文档 -
>>>>

# seq2seq模型——机器翻译

高级改进：

beamsearch

## 环境依赖

In [1]:
import unicodedata
import string
import re
import random
import time
import math
import jieba
import pandas as pd

import torch
import torch.nn as nn
from torch import optim
import torch.nn.functional as F
from sklearn.model_selection import train_test_split

## 数据预处理

In [2]:
USE_CUDA = torch.cuda.is_available()

In [3]:
print('USE_CUDA: %s' % USE_CUDA)

USE_CUDA: True


In [4]:
device = torch.device('cuda' if torch.cuda.is_available() else 'cpu')

In [5]:
print('device: %s' % device)

device: cuda


In [6]:
SEGMENTATION = False    # 是否分词

### 文本预处理

丢弃除了中文、字母和常用标点之外的符号。

<<<<

任务目标 A -
在这份 seq2seq 机器翻译文档里，文本预处理要丢弃哪些符号？
任务目标 B -
请把这份 seq2seq 机器翻译文档接着写下去。
这些条目取自另一个来源。

数据记录 -
>>>>

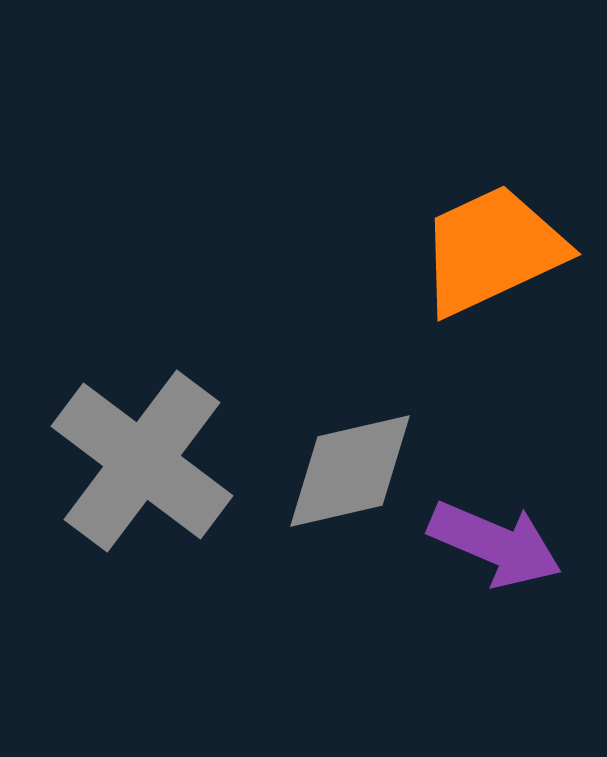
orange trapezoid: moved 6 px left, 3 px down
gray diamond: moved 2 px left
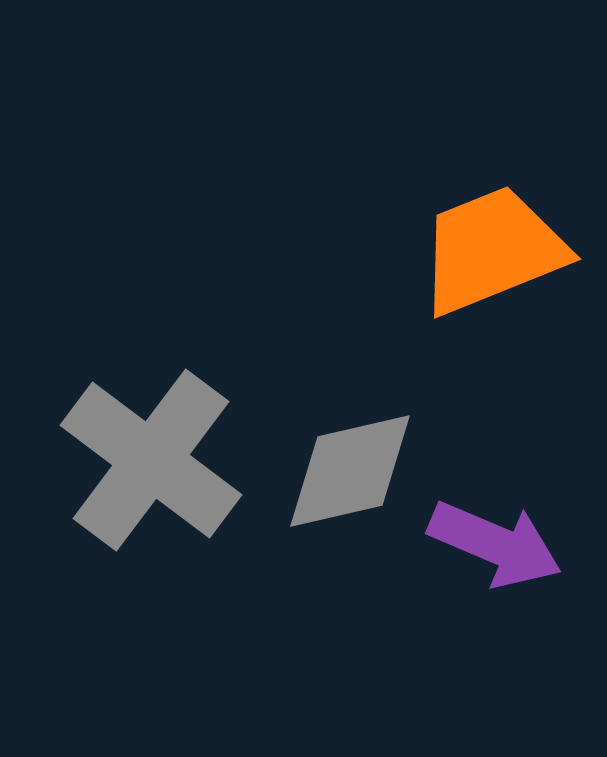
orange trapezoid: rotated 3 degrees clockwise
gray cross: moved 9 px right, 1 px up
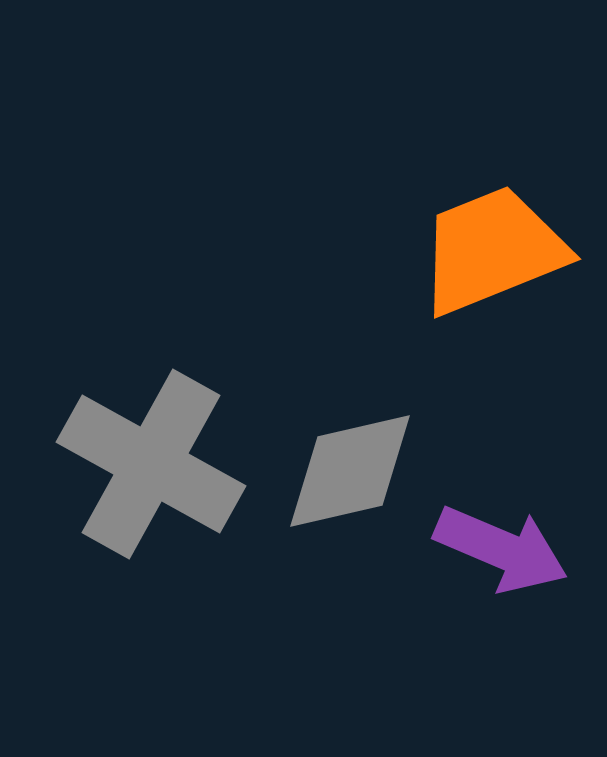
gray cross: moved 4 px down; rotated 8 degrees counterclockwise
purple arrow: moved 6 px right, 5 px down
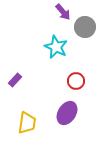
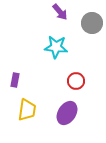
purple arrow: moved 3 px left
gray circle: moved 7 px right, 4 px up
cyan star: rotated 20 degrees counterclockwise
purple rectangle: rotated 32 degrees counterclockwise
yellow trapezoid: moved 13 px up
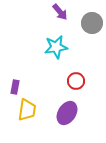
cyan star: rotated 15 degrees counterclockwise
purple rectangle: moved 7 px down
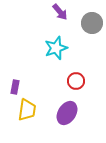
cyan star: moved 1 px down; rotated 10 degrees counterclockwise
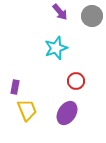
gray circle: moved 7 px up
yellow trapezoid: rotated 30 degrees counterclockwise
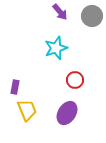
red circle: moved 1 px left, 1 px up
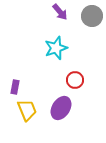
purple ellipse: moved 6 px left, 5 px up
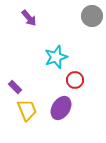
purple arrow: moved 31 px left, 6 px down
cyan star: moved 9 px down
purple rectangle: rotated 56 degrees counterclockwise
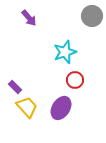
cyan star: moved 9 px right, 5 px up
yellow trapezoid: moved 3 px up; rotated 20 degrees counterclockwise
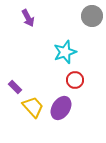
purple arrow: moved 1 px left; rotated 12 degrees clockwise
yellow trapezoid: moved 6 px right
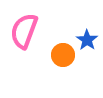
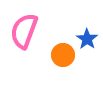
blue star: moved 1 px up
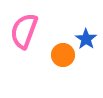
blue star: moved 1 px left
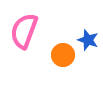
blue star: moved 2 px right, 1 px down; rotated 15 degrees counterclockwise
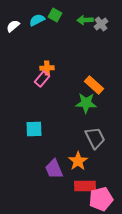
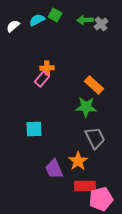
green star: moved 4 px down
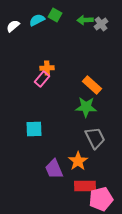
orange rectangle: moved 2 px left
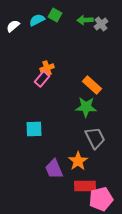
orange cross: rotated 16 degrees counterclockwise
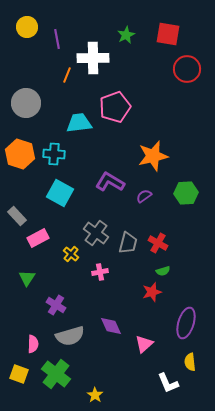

<<<<
>>>>

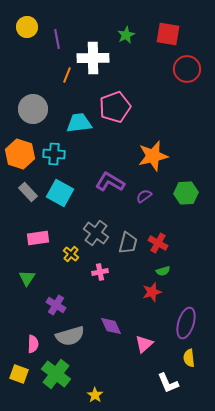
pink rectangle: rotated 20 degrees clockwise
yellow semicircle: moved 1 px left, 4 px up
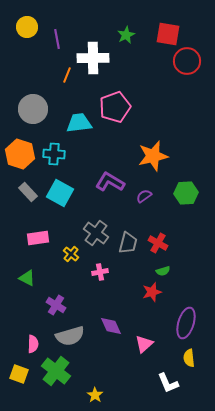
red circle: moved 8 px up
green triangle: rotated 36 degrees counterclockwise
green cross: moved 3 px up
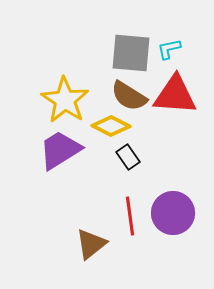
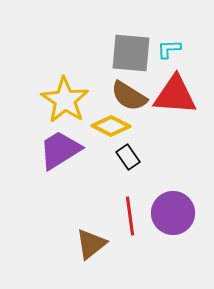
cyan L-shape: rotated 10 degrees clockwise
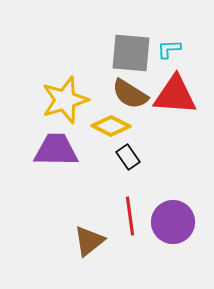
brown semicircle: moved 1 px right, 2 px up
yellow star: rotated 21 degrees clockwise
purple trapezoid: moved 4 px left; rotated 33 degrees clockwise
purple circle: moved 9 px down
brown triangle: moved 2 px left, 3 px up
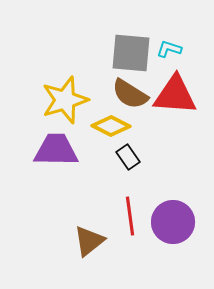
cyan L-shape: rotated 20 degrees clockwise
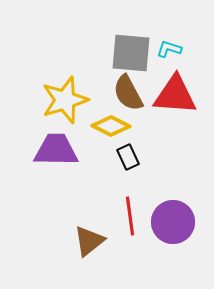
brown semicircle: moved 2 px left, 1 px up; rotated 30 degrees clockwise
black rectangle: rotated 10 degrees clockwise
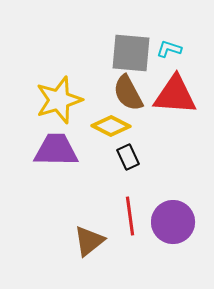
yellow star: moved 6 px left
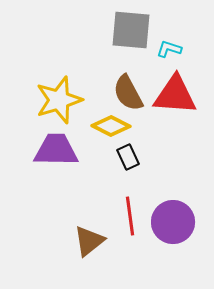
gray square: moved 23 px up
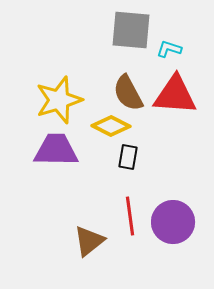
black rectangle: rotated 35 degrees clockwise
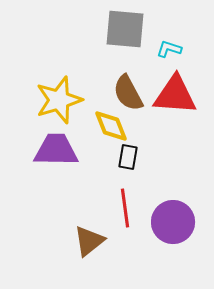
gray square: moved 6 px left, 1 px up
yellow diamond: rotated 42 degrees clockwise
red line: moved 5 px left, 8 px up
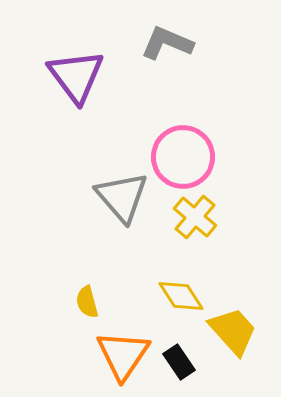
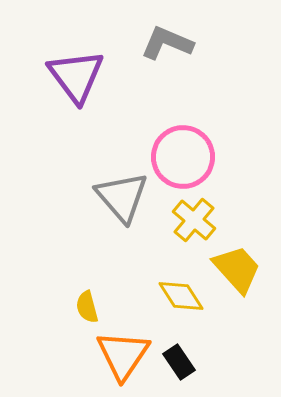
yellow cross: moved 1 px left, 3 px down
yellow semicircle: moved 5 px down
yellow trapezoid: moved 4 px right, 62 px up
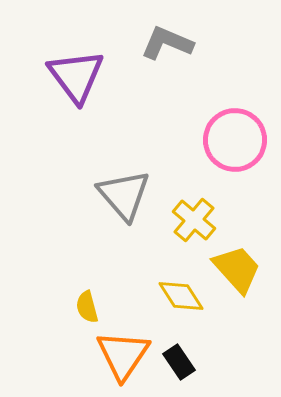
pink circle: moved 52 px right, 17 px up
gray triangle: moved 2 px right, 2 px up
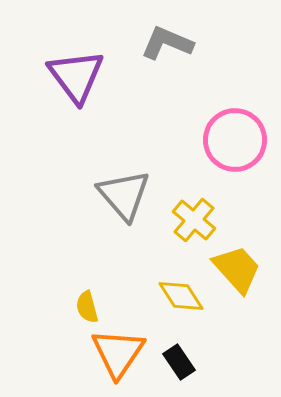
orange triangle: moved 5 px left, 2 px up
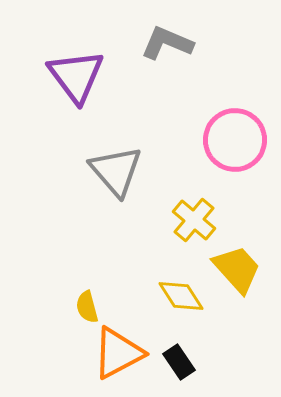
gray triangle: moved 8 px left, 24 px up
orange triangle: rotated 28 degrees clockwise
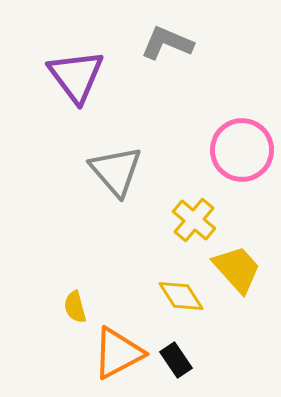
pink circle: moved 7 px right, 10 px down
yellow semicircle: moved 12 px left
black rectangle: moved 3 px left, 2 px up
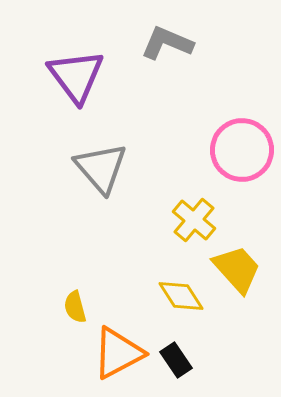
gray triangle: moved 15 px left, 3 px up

<<<<

任务输出 A -
除了中文、字母和常用标点之外的符号。

任务输出 B -
In [7]:
# Turn a Unicode string to plain ASCII, thanks to http://stackoverflow.com/a/518232/2809427
def unicode_to_ascii(s):
    return ''.join(
        c for c in unicodedata.normalize('NFD', s)
        if unicodedata.category(c) != 'Mn'
    )

# Lowercase, trim, and remove non-letter characters
def normalize_string(s):
    s = unicode_to_ascii(s.lower().strip())
    s = re.sub(r"([.!?])", r" \1", s)
    s = re.sub(r"[^a-zA-Z\u4e00-\u9fa5.!?，。？]+", r" ", s)
    return s

### 构建词表

引入三个特殊的Token:

1. `SOS`, "Start of sentence”，标识句子开始
2. `EOS`, “End of sentence”，表示句子结束
3. `UNK`, "Unknown Token"，标识未登录词

In [8]:
SOS_token = 0
EOS_token = 1
UNK_token = 2

class Lang(object):
    """
    词表Vocabulary.
    """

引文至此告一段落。